Senate debates

Monday, 21 November 2022

Statements by Senators

Workplace Relations

1:38 pm

Photo of Tony SheldonTony Sheldon (NSW, Australian Labor Party) Share this | | Hansard source

Australian workers have suffered through a decade of declining wages and working conditions, and it is unprecedented. But this plague is not an act of God. It hasn't fallen from the sky; it is a deliberate outcome of antiwages, antiworker and antiunion policies by companies like Qantas and Amazon. If your wages have gone backwards, you can thank Alan Joyce and Jeff Bezos, corporate thugs who have pioneered new ways to game our industrial relations system. If we continue to let Amazon and Qantas drive a race to the bottom then every other employer in Australia will be forced to do the same to survive. Around the world governments and workers are standing up to these corporate guerrillas. Governments from New Zealand to the European Union are moving to back multi-employer bargaining, to give workers a voice and a say over their wages and conditions, to give workers a voice to make sure they can have that say.

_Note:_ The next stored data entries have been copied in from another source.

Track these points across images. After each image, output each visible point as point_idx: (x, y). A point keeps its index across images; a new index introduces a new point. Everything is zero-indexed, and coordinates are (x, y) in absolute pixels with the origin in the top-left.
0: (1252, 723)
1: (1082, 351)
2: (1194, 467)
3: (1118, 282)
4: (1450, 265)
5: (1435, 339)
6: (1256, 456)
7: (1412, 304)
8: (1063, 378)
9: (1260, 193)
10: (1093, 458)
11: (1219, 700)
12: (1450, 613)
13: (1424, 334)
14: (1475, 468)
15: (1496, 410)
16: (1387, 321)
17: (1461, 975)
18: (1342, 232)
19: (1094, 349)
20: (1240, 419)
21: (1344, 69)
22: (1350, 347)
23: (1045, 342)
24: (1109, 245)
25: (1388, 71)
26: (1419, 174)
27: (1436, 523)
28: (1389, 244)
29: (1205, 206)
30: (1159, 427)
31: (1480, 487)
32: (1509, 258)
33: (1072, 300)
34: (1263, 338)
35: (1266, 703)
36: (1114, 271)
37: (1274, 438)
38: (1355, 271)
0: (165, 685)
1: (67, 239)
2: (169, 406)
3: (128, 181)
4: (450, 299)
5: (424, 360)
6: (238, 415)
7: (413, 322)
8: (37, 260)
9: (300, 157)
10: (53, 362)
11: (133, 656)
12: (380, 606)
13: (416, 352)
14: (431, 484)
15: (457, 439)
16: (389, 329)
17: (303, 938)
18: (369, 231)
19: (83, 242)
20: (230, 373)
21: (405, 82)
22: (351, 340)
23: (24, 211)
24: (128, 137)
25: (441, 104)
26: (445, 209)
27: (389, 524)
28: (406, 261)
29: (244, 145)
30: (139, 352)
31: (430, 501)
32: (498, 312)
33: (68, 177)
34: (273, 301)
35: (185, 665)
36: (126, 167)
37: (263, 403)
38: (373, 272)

This week, in the lead-up to Black Friday, workers and unions around the world, including the Shop, Distributive and Allied Employees Association and the Transport Workers Union here in Australia, are telling Jeff Bezos that enough is enough: no more starvation wages, no more union-busting, no more worker surveillance, no more tax avoidance and no more workers being forced to urinate in bottles to meet deadlines. We say no more to American Amazon's Flex, with workers being paid below the minimum age. We say no more to the Americanisation of wages and working conditions in Australia. Amazon's 19th-century work practices are not welcome here. It's time to make Amazon pay.